Saturday 20 June 2009

Glasgow to have barmaids

It's amazing what you can discover with an old brewing magazine and nothing to do.Yes, you guessed it. I'm still ploughing through "The brewers' Journal 1940".

I know that they had different licensing laws in Scotland. But I never realised that barmaids had been banned in Glasgow.

"Glasgow is to have barmaids again after an interval of fully thirty years.

The magistrates have, by nine votes to six, granted an application by the Licensed Trade for permission to employ barmaids, but have stipulated that women employed should be at least25 years of age.

They refused another application to be allowed to employ youths of of between 16 and 18 years of age as barmen.

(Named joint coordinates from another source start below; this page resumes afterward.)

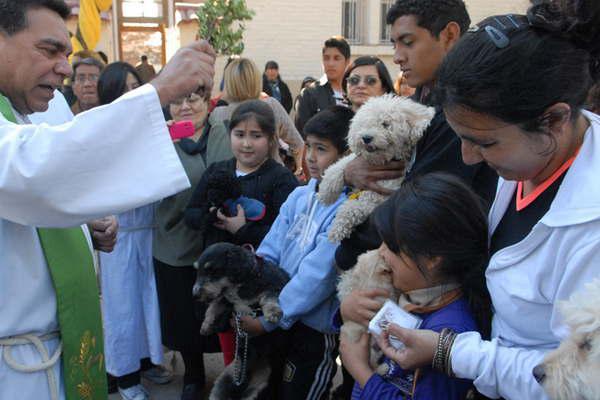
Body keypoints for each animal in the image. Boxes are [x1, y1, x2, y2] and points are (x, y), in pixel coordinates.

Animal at [193, 242, 290, 400]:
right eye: (198, 271)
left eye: (213, 270)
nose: (194, 295)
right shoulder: (227, 300)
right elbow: (214, 306)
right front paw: (206, 325)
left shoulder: (274, 287)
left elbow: (269, 298)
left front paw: (274, 313)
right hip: (227, 379)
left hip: (260, 385)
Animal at [322, 95, 434, 242]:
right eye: (364, 124)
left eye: (385, 124)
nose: (366, 138)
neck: (381, 161)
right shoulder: (356, 161)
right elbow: (337, 168)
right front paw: (324, 194)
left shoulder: (378, 200)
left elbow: (351, 209)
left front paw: (337, 228)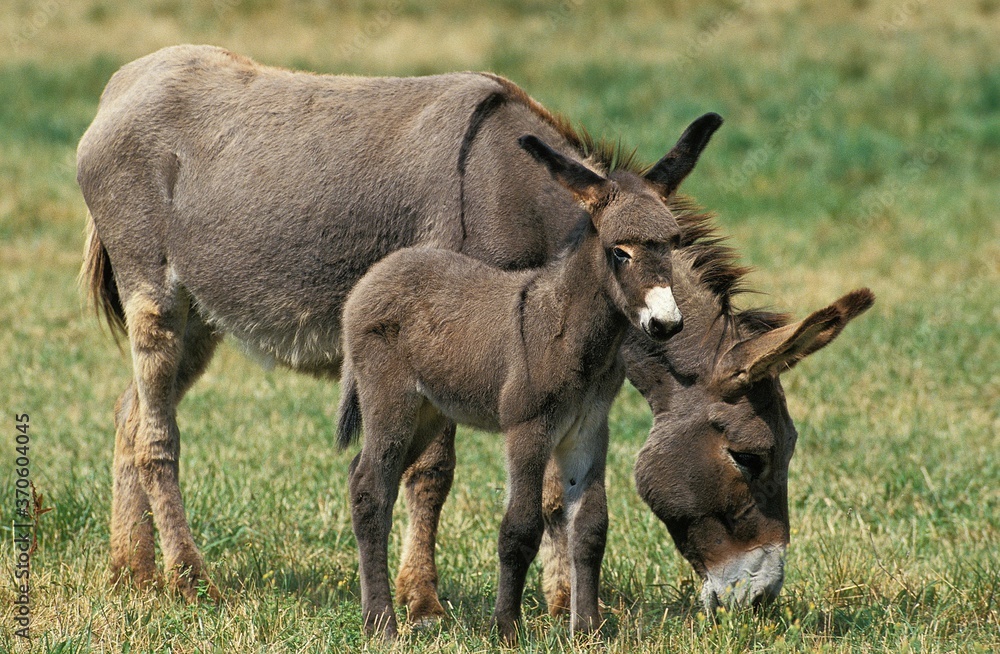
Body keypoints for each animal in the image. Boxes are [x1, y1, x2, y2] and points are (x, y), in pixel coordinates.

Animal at [340, 136, 684, 644]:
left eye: (674, 245)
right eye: (619, 252)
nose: (667, 324)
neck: (571, 333)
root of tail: (378, 272)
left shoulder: (588, 431)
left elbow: (591, 528)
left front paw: (588, 630)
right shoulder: (528, 429)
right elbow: (519, 528)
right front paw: (506, 629)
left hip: (428, 412)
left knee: (361, 476)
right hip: (390, 400)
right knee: (371, 489)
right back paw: (381, 625)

Both applications were based on the plea that 50 per cent. of the barmen in the city wre serving with the Forces or were liable to be called up for service.

Temperance organisations opposed the applications on the ground that employment in public-houses was not suitable for women and was not in the interests of public morality.

It was also argued that the presence of women behind the bars might tempt young men into licensed premises and encourage them to drink.

Since the ban, however, the employment of barmaids in hotel, restaurant, and lounge bars has been permitted."
"The Brewers' Journal 1940" page 729.

I'd thought that the temperance lobby had been buggered by WW I. Evidently not. The bastards.

3 comments:

Barm said...

Scottish pubs have generally been rather more austere and male-dominated than English ones, and I dare say the stereotypical buxom barmaid is less closely associated with the idea of a pub than it is in England. Would such a ban have been politically possible south of the border?

Glasgow's licensing authorities are notoriously puritan even today. A year or two back they seriously proposed banning glassware in pubs and forcing the use of plastic glasses. This was ostensibly to reduce the incidence of assaults with glasses.

Tandleman said...

When I was a lad in Glasgow it was still seriously unusual to find a woman behind the bar unless she was the "cashier" sitting in a little booth, doling out the change for money brought to her by the male barstaff. That's a trdation that has died out too I suppose.

Rob Sterowski said...

Certainly has Tandleman, have never seen that at all.